> _TASKS TO COMPLETE_:
1. Update the part of the text about the HomeKit Accessory Protocol from "HomeKit Accessory Protocol (HAP)" to "Apple Developer page.", swapping "Bluetooth LE" for "Bluetooth Low Energy".
2. Put this sentence from the text about the HomeKit Accessory Protocol into Spanish: "HAP supports two transports, IP and Bluetooth LE."

[[ DOCUMENT TEXT open ]]

HomeKit Accessory Protocol (HAP) is Apple’s proprietary protocol that enables third-party accessories in the home (e.g., lights, thermostats and door locks) and Apple products to communicate with each other. HAP supports two transports, IP and Bluetooth LE. The information provided in the HomeKit Accessory Protocol Specification (Non-Commercial Version) describes how to implement HAP in an accessory that you create for non-commercial use and that will not be distributed or sold.

The HomeKit Accessory Protocol Specification (Non-Commercial Version) can be downloaded from the HomeKit Apple Developer page.

[[ DOCUMENT TEXT closed ]]
[[ SOURCE INFORMATION open ]]

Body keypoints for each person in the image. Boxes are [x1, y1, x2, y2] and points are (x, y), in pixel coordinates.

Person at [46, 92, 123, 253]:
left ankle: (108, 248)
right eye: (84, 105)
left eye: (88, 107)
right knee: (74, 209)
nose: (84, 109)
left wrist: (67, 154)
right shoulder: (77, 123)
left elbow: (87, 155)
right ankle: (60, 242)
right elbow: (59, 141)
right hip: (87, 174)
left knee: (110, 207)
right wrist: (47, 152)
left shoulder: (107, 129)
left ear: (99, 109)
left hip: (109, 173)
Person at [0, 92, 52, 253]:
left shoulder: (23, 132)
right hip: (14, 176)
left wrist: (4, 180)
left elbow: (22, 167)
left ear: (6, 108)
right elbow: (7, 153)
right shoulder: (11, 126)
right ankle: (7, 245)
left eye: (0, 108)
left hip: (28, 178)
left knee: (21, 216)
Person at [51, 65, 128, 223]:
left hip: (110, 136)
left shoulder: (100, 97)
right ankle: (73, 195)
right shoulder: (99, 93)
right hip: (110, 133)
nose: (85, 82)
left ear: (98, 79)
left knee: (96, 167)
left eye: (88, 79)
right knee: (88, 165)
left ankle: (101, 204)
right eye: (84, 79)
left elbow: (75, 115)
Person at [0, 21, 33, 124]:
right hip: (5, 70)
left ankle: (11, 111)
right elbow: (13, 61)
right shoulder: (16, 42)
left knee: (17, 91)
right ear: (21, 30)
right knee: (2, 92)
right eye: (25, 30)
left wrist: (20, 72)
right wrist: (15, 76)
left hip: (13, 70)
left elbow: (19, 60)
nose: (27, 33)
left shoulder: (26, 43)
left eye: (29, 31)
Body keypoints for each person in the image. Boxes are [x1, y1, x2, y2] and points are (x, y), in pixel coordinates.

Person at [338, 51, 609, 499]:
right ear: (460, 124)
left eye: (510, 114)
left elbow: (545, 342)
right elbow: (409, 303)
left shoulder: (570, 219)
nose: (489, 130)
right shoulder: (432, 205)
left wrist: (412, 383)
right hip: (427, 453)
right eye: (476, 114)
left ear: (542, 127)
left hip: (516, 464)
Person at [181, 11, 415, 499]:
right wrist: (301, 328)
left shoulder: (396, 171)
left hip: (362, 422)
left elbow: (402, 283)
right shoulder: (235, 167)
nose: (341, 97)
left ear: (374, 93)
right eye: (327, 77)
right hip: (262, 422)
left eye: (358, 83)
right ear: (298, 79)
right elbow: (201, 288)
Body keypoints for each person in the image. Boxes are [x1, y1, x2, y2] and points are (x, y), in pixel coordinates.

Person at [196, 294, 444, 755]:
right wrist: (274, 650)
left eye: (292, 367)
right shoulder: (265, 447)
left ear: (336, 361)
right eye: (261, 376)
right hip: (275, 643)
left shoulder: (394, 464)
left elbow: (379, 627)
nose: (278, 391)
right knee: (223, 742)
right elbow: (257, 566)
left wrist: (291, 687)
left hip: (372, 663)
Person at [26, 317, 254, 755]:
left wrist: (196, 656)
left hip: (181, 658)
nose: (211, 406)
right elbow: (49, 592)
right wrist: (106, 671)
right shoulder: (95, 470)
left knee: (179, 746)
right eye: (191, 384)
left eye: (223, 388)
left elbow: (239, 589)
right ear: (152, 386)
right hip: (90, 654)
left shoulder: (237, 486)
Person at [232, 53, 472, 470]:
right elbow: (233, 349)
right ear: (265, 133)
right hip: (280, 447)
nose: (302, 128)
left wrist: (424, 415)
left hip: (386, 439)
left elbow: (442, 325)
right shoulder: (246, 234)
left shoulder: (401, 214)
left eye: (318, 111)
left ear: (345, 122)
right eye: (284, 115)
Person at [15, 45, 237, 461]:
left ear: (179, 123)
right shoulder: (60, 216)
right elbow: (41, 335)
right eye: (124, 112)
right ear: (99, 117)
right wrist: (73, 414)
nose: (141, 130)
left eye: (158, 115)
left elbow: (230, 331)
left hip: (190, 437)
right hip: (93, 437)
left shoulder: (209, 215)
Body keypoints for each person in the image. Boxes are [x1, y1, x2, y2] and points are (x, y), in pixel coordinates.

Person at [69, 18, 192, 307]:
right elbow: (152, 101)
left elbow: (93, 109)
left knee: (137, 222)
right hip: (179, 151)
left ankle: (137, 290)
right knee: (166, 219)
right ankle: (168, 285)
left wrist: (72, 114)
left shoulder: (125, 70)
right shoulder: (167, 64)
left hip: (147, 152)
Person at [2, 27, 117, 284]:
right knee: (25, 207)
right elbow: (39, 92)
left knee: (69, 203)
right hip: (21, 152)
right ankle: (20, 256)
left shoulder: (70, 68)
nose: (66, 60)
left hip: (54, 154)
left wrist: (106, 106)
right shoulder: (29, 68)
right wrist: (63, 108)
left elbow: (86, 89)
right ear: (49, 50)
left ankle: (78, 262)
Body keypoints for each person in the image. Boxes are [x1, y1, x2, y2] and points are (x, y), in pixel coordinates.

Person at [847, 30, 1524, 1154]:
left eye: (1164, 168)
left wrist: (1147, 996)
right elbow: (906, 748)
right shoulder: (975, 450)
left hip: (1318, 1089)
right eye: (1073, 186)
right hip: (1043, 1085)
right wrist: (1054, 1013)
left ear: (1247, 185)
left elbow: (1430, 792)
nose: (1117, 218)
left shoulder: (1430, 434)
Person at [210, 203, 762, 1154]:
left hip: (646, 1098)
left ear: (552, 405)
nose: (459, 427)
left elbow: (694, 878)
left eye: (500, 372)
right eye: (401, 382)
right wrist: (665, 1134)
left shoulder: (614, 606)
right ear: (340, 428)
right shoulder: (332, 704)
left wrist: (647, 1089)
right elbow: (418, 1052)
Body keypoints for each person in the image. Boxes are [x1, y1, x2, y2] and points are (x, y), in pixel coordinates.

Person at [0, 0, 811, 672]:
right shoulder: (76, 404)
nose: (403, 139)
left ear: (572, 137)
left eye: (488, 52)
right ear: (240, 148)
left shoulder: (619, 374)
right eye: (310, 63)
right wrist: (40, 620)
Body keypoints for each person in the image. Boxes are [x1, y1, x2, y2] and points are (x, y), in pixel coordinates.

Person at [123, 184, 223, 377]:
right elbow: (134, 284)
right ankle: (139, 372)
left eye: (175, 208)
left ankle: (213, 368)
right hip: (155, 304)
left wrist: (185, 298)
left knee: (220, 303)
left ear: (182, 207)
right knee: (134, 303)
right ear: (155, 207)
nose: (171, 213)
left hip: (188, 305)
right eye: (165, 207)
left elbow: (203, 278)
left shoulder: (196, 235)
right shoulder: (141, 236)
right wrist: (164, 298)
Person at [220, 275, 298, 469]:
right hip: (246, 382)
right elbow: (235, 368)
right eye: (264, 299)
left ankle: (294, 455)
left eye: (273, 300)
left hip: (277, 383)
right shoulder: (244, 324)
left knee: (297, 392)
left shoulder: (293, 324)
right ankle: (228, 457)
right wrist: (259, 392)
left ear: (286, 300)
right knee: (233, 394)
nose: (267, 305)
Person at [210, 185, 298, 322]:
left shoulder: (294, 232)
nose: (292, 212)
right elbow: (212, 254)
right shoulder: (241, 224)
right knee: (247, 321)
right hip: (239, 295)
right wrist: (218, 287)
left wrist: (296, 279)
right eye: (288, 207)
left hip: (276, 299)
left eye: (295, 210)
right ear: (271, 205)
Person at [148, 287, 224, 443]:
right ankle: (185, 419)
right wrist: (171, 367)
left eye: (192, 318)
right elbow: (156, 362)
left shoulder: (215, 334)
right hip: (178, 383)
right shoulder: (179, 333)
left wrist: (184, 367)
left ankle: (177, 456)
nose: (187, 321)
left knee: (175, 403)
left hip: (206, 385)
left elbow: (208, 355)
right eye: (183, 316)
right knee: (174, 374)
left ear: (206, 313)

[[ SOURCE INFORMATION closed ]]

> _EXPECTED RESPONSES_:
1.
HomeKit Accessory Protocol (HAP) is Apple’s proprietary protocol that enables third-party accessories in the home (e.g., lights, thermostats and door locks) and Apple products to communicate with each other. HAP supports two transports, IP and Bluetooth Low Energy. The information provided in the HomeKit Accessory Protocol Specification (Non-Commercial Version) describes how to implement HAP in an accessory that you create for non-commercial use and that will not be distributed or sold.

The HomeKit Accessory Protocol Specification (Non-Commercial Version) can be downloaded from the HomeKit Apple Developer page.

2. HAP admite dos transportes, IP y Bluetooth LE.